French Far-left presidential candidate for the 2022 election Jean-Luc Melenchon gestures as he speaks during a meeting in Nantes, western France, Sunday, Jan. 16, 2022. Far-left French presidential candidate Jean-Luc Melenchon sought Sunday to reinvigorate his flagging campaign for April’s election with an “immersive and olfactory” rally, using 360-degree video and smells diffused through an exhibition hall in the western city of Nantes. (AP Photo/Jeremias Gonzalez)

At Sunday’s rally, far-left French presidential candidate Jean-Luc Melenchon promised to guarantee jobs for everyone, raise the minimum wage, lower the retirement age to 60, and hike taxes on multinationals and rich households. He embraced migrants and Russia as he seeks to reinvigorate his campaign for April’s election.
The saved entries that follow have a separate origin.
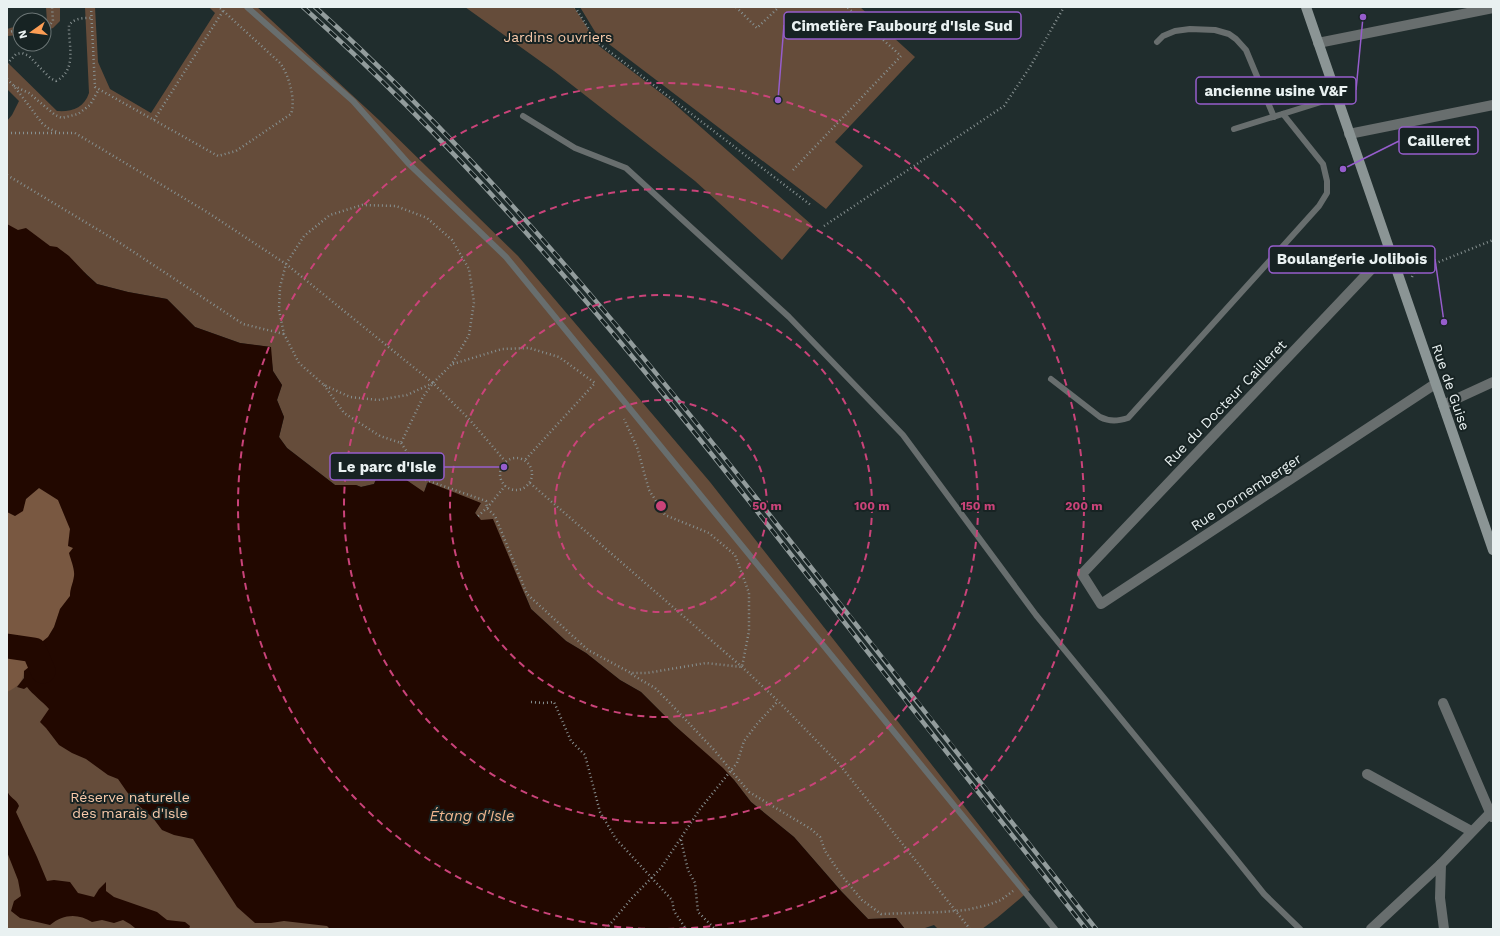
<svg xmlns="http://www.w3.org/2000/svg" width="1500" height="936" viewBox="0 0 1500 936" font-family="'Work Sans',sans-serif">
	<style>
		.green { fill: #654c3a }
		.forest { fill: #795841 }
		.water { fill: #220800 }
		.lines { fill: none; stroke-linecap: round; stroke-linejoin: round }
		.river { stroke: #220800; stroke-width: 25 }
		.path { stroke: #879191; stroke-width: 2.5; stroke-dasharray: 1 3; stroke-linecap: butt }
		.service { stroke: #686e6e; stroke-width: 6 }
		.minor { stroke: #686e6e; stroke-width: 10 }
		.secondary { stroke: #8b9595; stroke-width: 10 }
		.rail-casing { stroke: #929c9c; stroke-width: 4.5 }
		.rail { stroke: #172323; stroke-width: 3; stroke-dasharray: 9; stroke-linecap: butt }
		.ring { fill: none; stroke: #ca4379; stroke-width: 2; stroke-dasharray: 7 5 }
		.labels { text-anchor: middle; dominant-baseline: central; stroke-width: 4; stroke-linejoin: round; paint-order: stroke }
		.park-label { font-size: 14px; fill: #facbab; stroke: #172323 }
		.street-label { font-size: 14px; fill: #e9f1f1; stroke: #172323 }
		.water-label { font-size: 15px; font-style: italic; fill: #f0b68e; stroke: #172323 }
		.centre { fill: #ca4379; stroke: #172323; stroke-width: 2 }
		.ring-label { font-size: 12px; text-anchor: middle; font-weight: bold; fill: #ca4379; stroke: #172323; stroke-width: 4; stroke-linejoin: round; paint-order: stroke }
		.leader { fill: none; stroke: #965dcc; stroke-width: 1.5 }
		.callout-dot { fill: #965dcc; stroke: #172323; stroke-width: 1.5 }
		.callout { fill: #172323; stroke: #965dcc; stroke-width: 1.5 }
		.callout-label { font-size: 15px; text-anchor: middle; font-weight: bold; fill: #e9f1f1 }
	</style>
	<rect width="100%" height="100%" fill="#202d2d"/>
	<g class="green">
		<path d="M46,7H60V21L53,28L44,31V23L47,22Z"/>
		<path d="M85,7H95L98,62L110,89L151,113L215,13L209,7H257L379,120L518,256L710,482L1030,890L997,918L982,929H938L934,925L922,929H905L896,918L868,919L841,891L794,837L751,802L734,780L674,725L641,692L620,680L586,653L566,641L531,609L526,597L475,513L480,503L427,483L424,493L399,475L380,471L374,484L361,487L356,485H335L287,448L279,437L284,417L277,400L282,385L273,371L270,347L240,343L195,327L167,299L128,292L97,284L84,272L330,929H7V121L12,115L19,101L7,89V62L57,111C72,112 84,108 89,93Z"/>
		<path d="M465,7H574L599,46L670,100L812,225L782,260L695,181L554,71Z"/>
		<path d="M580,7H860L915,57L835,142L863,166L826,209L597,35Z"/>
		<path d="M17,26L20,27V35L7,36V29Z"/>
	</g>
	<path class="forest" d="M39,488L58,500L70,529L68,545L73,548C69,559 74,563 74,573C75,581 70,588 70,596L60,609L54,627L48,637L38,646L29,643L25,650L32,654L29,661V667L24,671C23,683 17,687 7,692V512L15,516L26,499Z"/>
	<g class="water">
		<path d="M7,224L18,230L26,228L50,246L57,247L69,256L87,275L97,284L128,292L167,299L195,327L240,343L271,347L273,371L282,385L277,400L284,417L279,437L287,448L335,485H356L361,487L374,484L380,471L399,475L424,492L428,482L481,503L475,513L481,520L493,519L531,609L566,641L586,653L620,680L641,692L674,725L723,768L734,780L751,802L794,837L841,891L868,919L896,918L905,929H330L327,926L284,921L271,923H255L237,907L193,839L174,835L162,830L153,818L137,804L127,792L118,779L108,775L86,759L72,753L59,745L46,728L40,722L49,709C42,701 33,695 27,687L24,689L17,687L24,678V671L29,667C29,662 32,658 32,654L25,650L24,647L29,643L38,645L48,637L54,627L60,609L70,596C70,588 73,584 74,576C75,569 71,561 69,553L73,548L68,546L70,529L58,500L39,488L26,499L23,511L15,516L7,512Z"/>
		<path d="M7,790C9,798 17,799 19,806L16,812L37,857L47,881L54,880L70,882L78,893L94,897L99,889L106,882V891L114,897L157,912L167,920L185,922L190,926L189,929H139L135,928L130,924L123,920L114,923L102,920L92,922C78,913 63,914 50,925L20,918L11,911L14,901L21,896L18,880L7,852Z"/>
	</g>
	<g class="lines">
		<path class="river" d="M7,646L34,650L43,671"/>
		<g class="path">
			<path d="M91,7L95,87L218,156L236,151L291,114C296,100 289,75 280,63L219,7"/>
			<path d="M575,7L597,42L812,206"/>
			<path d="M736,7L757,28L779,7"/>
			<path d="M44,27L49,26L53,21L52,7"/>
			<path d="M7,32L20,30"/>
			<path d="M7,64L16,54L22,53L29,56L50,78L56,81C78,70 68,44 69,25C75,18 83,18 91,18"/>
			<path d="M7,79L14,86L42,123L48,128L57,132"/>
			<path d="M14,86L29,93L55,115L62,118L78,114L90,105L99,89"/>
			<path d="M154,120L223,11"/>
			<path d="M7,133H75L207,212L286,264L433,383L469,419L505,461"/>
			<path d="M793,170L901,56L847,7"/>
			<path d="M7,175L120,243L243,324L284,334"/>
			<path d="M824,226L1004,106L1030,67L1064,7"/>
			<path d="M1412,277L1414,272L1493,240"/>
			<path d="M453,364L502,349L529,348L559,357L595,383L525,460"/>
			<path d="M324,385L344,413L380,436L401,443L423,397L433,383L452,364L469,335L474,302L469,269L452,240L427,218L396,206L362,205L330,215L304,236L286,264L280,287L279,310L284,334L299,363L324,385L350,397L378,400L407,395L433,383"/>
			<path d="M401,443L426,480L486,501L487,508L495,516L527,594L588,650L631,673H647L706,663L742,667L749,631V593L735,555L709,533L665,515L649,490L637,447L624,419"/>
			<circle cx="516" cy="474" r="16"/>
			<path d="M530,483L742,667L778,701L839,764L970,929"/>
			<path d="M478,516L487,508L505,486"/>
			<path d="M631,674L655,688L668,701L715,751L749,792L811,829L820,837L825,851L842,876L862,900L881,914L942,912L966,910L988,905L1001,900L1013,891"/>
			<path d="M531,702L544,703L554,702L571,741L585,755L600,812L616,839L672,900L674,911L686,929"/>
			<path d="M681,840L688,870L695,883L698,912L715,929"/>
			<path d="M606,929L632,898L661,868L700,809L737,763L744,741L757,724L778,701"/>
		</g>
		<g class="service">
			<path d="M247,7L353,101L408,163L506,257L1055,929"/>
			<path d="M1157,42L1163,36L1175,31L1190,29L1215,30L1229,34L1236,39L1246,50L1274,117"/>
			<path d="M523,116L575,148L626,168L789,317L903,435L1036,615L1231,853L1264,894L1300,929"/>
			<path d="M1234,129L1337,97"/>
			<path d="M1051,379L1100,417C1110,422 1118,421 1128,418L1319,206L1327,193V181L1323,164L1283,114"/>
		</g>
		<g class="minor">
			<path d="M1318,43L1493,8"/>
			<path d="M1349,134L1493,105"/>
			<path d="M1391,255L1382,258L1082,574L1101,604L1435,384"/>
			<path d="M1443,405L1493,382"/>
			<path d="M1443,703L1492,817"/>
			<path d="M1367,774L1471,831"/>
			<path d="M1441,864L1440,898L1444,929"/>
			<path d="M1371,929L1441,864L1493,810"/>
		</g>
		<path class="secondary" d="M1306,7L1493,550"/>
		<g class="rail-casing">
			<g id="rail">
				<path d="M303,7C489,174 646,369 800,566C895,687 990,808 1086,929"/>
				<path d="M315,7C488,163 636,345 780,528C886,661 991,795 1096,929"/>
			</g>
		</g>
		<use href="#rail" class="rail"/>
	</g>
	<g class="ring">
		<circle cx="661" cy="506" r="106"/>
		<circle cx="661" cy="506" r="211"/>
		<circle cx="661" cy="506" r="317"/>
		<path d="M657 929A423 423 0 1 1 665 929"/>
	</g>
	<g class="labels">
		<g class="park-label">
			<text x="558" y="37">Jardins ouvriers</text>
			<text x="130" y="797">Réserve naturelle<tspan x="130" dy="16">des marais d'Isle</tspan></text>
		</g>
		<g class="street-label">
			<text transform="translate(1451 387) rotate(71)">Rue de Guise</text>
			<text transform="translate(1225 403) rotate(-46)">Rue du Docteur Cailleret</text>
			<text transform="translate(1246 492) rotate(-33)">Rue Dornemberger</text>
		</g>
		<g class="water-label">
			<text x="472" y="816">Étang d'Isle</text>
		</g>
	</g>
	<circle cx="661" cy="506" r="6" class="centre"/>
	<g class="ring-label">
		<text x="767" y="510">50 m</text>
		<text x="872" y="510">100 m</text>
		<text x="978" y="510">150 m</text>
		<text x="1084" y="510">200 m</text>
	</g>
	<path class="leader" d="M778 100L784 25M1363 17L1356 90M1343 169L1399 141M1444 322L1435 259M504 467L444 467"/>
	<g class="callout-dot">
		<circle cx="778" cy="100" r="4"/>
		<circle cx="1363" cy="17" r="4"/>
		<circle cx="1343" cy="169" r="4"/>
		<circle cx="1444" cy="322" r="4"/>
		<circle cx="504" cy="467" r="4"/>
	</g>
	<g class="callout">
		<rect x="784" y="12" width="237" height="27" rx="4"/>
		<rect x="1196" y="77" width="160" height="27" rx="4"/>
		<rect x="1399" y="127" width="79" height="27" rx="4"/>
		<rect x="1269" y="246" width="166" height="27" rx="4"/>
		<rect x="330" y="453" width="114" height="27" rx="4"/>
	</g>
	<g class="callout-label">
		<text x="902" y="31">Cimetière Faubourg d'Isle Sud</text>
		<text x="1276" y="96">ancienne usine V&amp;F</text>
		<text x="1439" y="146">Cailleret</text>
		<text x="1352" y="264">Boulangerie Jolibois</text>
		<text x="387" y="472">Le parc d'Isle</text>
	</g>
	<rect width="1500" height="936" fill="none" stroke="#e9f1f1" stroke-width="16"/>
	<g transform="translate(32 32) rotate(256)"><circle r="19" fill="#172323" stroke="#6b7575"/>
	<path d="M0-3L7 15L0 10L-7 15Z" fill="#fc9d54"/>
	<text y="-6" font-size="11" font-weight="bold" text-anchor="middle" fill="#e9f1f1">N</text>
	</g>
</svg>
His campaign platform calls for France to pull out of NATO, disobey EU rules, legalize cannabis, renationalize some businesses, block energy price rises, and spend more on fighting racial and other discrimination.

Melenchon used and unusual tactic of “immersive and olfactory” where the campaign team diffused various smells into the exhibition hall in the western city of Nantes, surrounding participants with screens and speakers.

While the videos were powerful, with ocean waves and starscapes transporting the crowd as Melenchon talked about sea pollution and the dangers of wars in space, the aromatic part was a bit of a flop. The masked crowd had trouble smelling anything at all, or identifying the scents — some described fruity or marine aromas, others reportedly smelled gasoline — or their connection to what Melenchon was saying.

Melenchon, known for having a notorious temper, refuses to form a united front with other left-wing candidates against centrist President Emmanuel Macron, who’s expected to seek re-election. He has shown little kindness for his rivals on the left stating, “We don’t need union. We need clarity and people’s mobilization,” he said. “I’m not their friend.”

While other candidates are railing against migration, Melenchon said migrants are “welcome” in France, calling immigration the “No. 1 factor” in human progress.

On top ofthat, he proudly called Russia a “partner,” even as European governments are scrambling to find ways to avert a possible Russian invasion of Ukraine.

Many voters are undecided and the field of candidates is still shifting.